Balanced Multimodal Learning via Mutual Information

TL;DR

This work tackles modality imbalance in multimodal learning, focusing on biomedical multi-omics data. It introduces a unified framework that combines a revised Graph Convolutional Network (r-GCN) with edges derived from fused cross-modal similarities via similarity-network fusion (SNF), cross-modal knowledge distillation from strong to weak modalities, and a multitask-like optimization that dynamically balances gradient contributions using macro-$F_1$ and mutual information signals. Mutual information guides when knowledge transfer is plausible and informs fusion emphasis, while the multitask-like loss reweights unimodal and multimodal tasks to suppress dominant modalities and elevate weaker, informative channels. Applied to BRCA classification with CNV, mRNA, and RPPA data, the method yields macro-$F_1$ improvements over concatenation and unimodal baselines and remains robust under low-information channels and small sample regimes, suggesting a practical recipe for learning under scarcity and heterogeneity.

Abstract

Multimodal learning has increasingly become a focal point in research, primarily due to its ability to integrate complementary information from diverse modalities.

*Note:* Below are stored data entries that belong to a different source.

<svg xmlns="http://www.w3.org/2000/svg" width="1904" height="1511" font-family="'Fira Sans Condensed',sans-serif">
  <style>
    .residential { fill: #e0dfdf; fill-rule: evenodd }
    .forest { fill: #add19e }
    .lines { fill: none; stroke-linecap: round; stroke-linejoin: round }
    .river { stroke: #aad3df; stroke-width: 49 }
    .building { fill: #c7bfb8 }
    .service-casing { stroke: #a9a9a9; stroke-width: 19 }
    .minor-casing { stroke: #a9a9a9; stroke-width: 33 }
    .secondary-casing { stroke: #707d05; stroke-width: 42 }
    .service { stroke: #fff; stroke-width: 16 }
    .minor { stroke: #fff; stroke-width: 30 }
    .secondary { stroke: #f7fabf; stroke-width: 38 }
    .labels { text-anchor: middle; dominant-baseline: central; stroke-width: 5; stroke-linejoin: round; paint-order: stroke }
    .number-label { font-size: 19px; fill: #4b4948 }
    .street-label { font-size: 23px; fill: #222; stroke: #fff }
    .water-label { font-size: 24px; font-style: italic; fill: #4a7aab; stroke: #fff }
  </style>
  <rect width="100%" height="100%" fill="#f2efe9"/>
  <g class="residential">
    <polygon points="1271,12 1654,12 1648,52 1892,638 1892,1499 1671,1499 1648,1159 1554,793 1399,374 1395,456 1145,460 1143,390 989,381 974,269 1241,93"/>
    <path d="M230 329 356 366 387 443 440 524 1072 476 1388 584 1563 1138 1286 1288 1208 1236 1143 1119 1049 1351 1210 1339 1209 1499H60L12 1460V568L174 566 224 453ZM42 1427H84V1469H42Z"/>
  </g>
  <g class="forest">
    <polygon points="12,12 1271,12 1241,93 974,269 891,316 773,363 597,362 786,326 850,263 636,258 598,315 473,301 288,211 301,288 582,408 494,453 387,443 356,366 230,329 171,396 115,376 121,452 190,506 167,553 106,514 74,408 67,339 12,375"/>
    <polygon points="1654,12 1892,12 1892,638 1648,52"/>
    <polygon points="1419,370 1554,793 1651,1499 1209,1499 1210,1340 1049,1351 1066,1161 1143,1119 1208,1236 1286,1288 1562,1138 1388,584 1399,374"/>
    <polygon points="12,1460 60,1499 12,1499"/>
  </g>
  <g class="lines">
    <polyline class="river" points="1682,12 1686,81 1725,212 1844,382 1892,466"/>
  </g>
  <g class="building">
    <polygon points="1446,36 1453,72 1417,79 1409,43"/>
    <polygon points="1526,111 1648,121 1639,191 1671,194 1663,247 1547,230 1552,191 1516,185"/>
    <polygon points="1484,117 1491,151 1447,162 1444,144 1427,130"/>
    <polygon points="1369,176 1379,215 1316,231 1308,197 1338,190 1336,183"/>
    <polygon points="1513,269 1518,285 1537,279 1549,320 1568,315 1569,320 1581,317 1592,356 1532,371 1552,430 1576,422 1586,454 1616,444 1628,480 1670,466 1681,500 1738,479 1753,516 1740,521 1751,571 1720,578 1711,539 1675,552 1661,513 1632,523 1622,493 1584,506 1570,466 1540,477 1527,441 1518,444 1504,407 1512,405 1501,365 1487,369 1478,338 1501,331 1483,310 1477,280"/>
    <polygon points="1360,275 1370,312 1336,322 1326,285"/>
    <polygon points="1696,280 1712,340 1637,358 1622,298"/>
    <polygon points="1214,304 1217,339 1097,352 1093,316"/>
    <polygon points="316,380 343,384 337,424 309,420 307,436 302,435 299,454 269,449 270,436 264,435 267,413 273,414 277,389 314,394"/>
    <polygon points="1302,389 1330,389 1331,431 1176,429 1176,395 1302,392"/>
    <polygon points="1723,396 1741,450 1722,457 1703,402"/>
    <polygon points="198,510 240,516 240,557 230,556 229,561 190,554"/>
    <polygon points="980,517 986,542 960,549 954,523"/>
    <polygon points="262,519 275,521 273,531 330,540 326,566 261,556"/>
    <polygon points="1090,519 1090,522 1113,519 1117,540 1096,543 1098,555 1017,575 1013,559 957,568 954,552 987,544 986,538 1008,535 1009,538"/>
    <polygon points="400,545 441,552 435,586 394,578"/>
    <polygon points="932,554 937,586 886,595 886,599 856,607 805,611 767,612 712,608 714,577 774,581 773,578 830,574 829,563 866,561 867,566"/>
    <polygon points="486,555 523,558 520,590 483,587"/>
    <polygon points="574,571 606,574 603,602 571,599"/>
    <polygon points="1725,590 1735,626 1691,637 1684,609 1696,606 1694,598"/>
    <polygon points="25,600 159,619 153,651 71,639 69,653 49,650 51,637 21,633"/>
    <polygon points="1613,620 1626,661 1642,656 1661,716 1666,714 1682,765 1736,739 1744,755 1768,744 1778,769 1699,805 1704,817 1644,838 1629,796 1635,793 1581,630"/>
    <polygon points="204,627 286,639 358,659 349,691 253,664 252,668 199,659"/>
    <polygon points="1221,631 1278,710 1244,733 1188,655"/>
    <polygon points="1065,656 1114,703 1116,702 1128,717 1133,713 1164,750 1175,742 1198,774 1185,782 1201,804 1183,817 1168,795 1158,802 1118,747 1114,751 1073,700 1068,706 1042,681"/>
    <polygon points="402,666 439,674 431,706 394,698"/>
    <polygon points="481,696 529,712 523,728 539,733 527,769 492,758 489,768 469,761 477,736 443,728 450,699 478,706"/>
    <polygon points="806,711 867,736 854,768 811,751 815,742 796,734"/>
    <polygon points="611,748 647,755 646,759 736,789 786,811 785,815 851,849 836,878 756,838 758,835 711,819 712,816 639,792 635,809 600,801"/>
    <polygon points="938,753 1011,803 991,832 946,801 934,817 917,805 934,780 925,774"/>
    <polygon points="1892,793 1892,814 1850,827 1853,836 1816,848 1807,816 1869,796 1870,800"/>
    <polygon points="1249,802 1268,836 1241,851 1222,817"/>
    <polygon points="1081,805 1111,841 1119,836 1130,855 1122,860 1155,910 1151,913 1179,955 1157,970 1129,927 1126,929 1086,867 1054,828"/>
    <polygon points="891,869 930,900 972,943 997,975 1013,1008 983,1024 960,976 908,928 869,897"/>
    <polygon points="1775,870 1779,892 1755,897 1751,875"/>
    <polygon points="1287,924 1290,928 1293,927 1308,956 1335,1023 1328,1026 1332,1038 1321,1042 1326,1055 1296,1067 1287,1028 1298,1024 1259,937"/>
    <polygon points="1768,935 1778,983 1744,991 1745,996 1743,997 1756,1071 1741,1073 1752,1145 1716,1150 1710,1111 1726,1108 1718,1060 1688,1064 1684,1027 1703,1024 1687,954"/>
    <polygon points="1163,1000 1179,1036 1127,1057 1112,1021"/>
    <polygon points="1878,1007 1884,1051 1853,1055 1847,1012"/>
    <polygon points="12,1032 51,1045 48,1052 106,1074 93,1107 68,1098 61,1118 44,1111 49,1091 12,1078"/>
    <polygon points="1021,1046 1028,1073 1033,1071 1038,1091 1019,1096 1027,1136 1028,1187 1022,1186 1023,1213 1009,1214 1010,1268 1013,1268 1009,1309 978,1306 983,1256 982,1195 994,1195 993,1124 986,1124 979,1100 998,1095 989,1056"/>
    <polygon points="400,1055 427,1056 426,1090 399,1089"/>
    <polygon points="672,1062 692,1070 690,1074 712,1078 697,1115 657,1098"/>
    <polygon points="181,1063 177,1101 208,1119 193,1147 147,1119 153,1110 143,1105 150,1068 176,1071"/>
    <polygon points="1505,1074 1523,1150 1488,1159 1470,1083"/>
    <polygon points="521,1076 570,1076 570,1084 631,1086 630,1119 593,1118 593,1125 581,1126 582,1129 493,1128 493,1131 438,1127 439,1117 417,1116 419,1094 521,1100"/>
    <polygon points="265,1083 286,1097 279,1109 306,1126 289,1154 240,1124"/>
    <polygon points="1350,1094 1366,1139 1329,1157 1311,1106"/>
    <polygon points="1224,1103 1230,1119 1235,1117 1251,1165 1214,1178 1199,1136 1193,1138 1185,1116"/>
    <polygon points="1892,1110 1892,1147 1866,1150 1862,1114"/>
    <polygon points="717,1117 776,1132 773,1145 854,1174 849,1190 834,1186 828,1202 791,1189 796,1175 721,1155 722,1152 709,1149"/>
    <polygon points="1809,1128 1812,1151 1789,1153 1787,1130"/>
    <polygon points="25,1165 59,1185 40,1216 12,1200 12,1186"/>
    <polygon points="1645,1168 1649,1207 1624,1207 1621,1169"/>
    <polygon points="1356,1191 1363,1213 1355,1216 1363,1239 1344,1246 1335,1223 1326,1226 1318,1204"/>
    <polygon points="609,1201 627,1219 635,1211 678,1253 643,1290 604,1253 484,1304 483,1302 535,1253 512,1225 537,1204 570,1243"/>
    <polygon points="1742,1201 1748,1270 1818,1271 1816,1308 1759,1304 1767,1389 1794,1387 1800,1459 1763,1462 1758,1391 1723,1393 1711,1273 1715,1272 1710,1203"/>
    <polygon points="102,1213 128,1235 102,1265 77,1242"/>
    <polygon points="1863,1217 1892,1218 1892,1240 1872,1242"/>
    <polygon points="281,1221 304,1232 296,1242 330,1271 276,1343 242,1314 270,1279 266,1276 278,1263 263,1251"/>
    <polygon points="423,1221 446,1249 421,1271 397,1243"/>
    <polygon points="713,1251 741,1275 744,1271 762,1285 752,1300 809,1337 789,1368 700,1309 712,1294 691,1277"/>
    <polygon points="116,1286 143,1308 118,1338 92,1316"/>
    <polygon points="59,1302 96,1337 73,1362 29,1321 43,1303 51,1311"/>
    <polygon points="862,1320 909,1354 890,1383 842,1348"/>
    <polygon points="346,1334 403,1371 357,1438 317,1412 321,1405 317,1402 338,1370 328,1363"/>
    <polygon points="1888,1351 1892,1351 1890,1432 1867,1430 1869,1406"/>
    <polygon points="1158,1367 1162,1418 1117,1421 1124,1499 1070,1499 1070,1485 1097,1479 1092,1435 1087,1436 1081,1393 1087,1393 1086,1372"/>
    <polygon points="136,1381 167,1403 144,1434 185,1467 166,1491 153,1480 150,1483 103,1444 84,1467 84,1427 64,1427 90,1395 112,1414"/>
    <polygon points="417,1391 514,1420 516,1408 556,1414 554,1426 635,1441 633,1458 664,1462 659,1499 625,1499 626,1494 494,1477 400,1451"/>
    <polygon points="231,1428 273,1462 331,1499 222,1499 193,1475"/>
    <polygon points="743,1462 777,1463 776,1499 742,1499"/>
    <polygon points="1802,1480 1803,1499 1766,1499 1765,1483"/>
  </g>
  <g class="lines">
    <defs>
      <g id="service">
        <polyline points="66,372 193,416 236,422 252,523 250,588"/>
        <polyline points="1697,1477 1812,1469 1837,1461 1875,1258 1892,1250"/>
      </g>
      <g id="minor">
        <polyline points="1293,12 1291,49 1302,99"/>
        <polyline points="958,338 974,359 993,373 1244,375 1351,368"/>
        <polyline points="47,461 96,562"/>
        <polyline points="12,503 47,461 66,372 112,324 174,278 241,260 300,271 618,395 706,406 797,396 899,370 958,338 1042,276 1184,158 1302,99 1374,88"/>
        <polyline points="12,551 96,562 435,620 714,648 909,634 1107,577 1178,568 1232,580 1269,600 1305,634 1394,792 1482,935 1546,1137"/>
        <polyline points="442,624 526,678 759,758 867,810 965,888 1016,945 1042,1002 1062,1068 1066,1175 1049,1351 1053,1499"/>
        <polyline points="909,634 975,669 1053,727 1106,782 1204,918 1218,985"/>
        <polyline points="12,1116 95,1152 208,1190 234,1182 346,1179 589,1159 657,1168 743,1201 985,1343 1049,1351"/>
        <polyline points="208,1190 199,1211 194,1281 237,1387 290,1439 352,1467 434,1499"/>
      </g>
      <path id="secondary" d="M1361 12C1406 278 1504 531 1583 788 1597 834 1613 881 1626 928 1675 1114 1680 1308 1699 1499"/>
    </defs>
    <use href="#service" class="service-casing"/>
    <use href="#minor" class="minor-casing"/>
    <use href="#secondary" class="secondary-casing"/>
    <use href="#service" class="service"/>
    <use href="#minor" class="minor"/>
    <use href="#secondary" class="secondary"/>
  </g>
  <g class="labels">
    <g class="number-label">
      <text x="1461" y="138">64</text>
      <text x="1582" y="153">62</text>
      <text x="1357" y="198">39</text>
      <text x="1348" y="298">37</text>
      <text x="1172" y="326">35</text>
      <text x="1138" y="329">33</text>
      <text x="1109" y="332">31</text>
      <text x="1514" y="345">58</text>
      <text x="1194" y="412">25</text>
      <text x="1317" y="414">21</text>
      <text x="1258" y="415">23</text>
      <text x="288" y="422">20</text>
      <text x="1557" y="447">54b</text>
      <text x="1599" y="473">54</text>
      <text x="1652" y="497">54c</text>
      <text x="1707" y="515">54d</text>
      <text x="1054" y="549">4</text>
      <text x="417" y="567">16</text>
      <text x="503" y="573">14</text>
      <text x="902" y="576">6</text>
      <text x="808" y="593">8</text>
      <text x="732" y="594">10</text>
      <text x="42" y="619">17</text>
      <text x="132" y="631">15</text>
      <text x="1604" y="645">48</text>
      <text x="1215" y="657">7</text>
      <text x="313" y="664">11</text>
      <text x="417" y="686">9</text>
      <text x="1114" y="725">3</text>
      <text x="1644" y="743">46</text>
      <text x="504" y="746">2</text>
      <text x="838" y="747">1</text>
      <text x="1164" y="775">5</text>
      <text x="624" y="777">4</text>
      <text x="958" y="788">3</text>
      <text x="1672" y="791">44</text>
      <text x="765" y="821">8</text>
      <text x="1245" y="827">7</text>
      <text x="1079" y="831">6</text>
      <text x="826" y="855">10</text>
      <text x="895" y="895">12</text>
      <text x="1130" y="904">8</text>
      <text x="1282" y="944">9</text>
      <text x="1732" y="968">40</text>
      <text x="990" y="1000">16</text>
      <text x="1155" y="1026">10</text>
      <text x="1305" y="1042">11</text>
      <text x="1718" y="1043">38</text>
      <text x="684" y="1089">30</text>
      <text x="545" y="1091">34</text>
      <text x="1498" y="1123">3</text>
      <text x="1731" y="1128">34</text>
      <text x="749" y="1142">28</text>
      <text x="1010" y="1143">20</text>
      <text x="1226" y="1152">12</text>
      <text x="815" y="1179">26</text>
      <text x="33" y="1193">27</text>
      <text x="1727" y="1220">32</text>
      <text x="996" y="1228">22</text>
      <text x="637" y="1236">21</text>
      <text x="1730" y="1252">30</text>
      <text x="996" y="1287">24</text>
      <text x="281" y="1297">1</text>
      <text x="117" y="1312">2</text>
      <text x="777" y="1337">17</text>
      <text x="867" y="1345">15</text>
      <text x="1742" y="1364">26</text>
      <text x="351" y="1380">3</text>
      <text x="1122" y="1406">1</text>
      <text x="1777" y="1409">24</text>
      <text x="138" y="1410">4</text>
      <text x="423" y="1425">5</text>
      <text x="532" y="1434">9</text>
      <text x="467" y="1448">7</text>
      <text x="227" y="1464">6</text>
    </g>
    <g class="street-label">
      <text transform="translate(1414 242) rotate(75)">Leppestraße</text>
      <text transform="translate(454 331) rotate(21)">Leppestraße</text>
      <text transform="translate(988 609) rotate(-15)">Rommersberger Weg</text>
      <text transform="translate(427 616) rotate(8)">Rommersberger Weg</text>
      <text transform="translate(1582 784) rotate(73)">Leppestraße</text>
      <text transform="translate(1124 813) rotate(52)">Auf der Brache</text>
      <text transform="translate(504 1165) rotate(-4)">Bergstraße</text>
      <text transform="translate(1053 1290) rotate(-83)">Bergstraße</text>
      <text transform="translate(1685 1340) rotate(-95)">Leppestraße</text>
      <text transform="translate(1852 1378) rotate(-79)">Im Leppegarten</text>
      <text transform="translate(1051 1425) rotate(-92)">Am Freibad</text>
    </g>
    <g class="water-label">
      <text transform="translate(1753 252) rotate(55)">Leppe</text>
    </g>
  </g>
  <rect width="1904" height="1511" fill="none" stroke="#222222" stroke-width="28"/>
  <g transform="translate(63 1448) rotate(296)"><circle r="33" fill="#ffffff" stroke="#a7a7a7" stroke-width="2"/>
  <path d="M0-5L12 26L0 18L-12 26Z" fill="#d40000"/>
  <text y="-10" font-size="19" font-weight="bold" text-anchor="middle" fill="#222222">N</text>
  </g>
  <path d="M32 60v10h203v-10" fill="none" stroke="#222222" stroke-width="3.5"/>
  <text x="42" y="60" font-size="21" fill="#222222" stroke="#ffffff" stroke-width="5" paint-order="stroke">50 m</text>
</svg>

Nevertheless, modality imbalance, stemming from factors such as insufficient data acquisition and disparities in data quality, has often been inadequately addressed. This issue is particularly prominent in biological data analysis, where datasets are frequently limited, costly to acquire, and inherently heterogeneous in quality. Conventional multimodal methodologies typically fall short in concurrently harnessing intermodal synergies and effectively resolving modality conflicts. In this study, we propose a novel unified framework explicitly designed to address modality imbalance by utilizing mutual information to quantify interactions between modalities. Our approach adopts a balanced multimodal learning strategy comprising two key stages: cross-modal knowledge distillation (KD) and a multitask-like training paradigm. During the cross-modal KD pretraining phase, stronger modalities are leveraged to enhance the predictive capabilities of weaker modalities. Subsequently, our primary training phase employs a multitask-like learning mechanism, dynamically calibrating gradient contributions based on modality-specific performance metrics and intermodal mutual information. This approach effectively alleviates modality imbalance, thereby significantly improving overall multimodal model performance.

Figures (3)

• Figure 1: Framework.
• Figure 2: Heatmap comparison across various modalities.
• Figure 3: Classification performance of different algorithms across various modalities.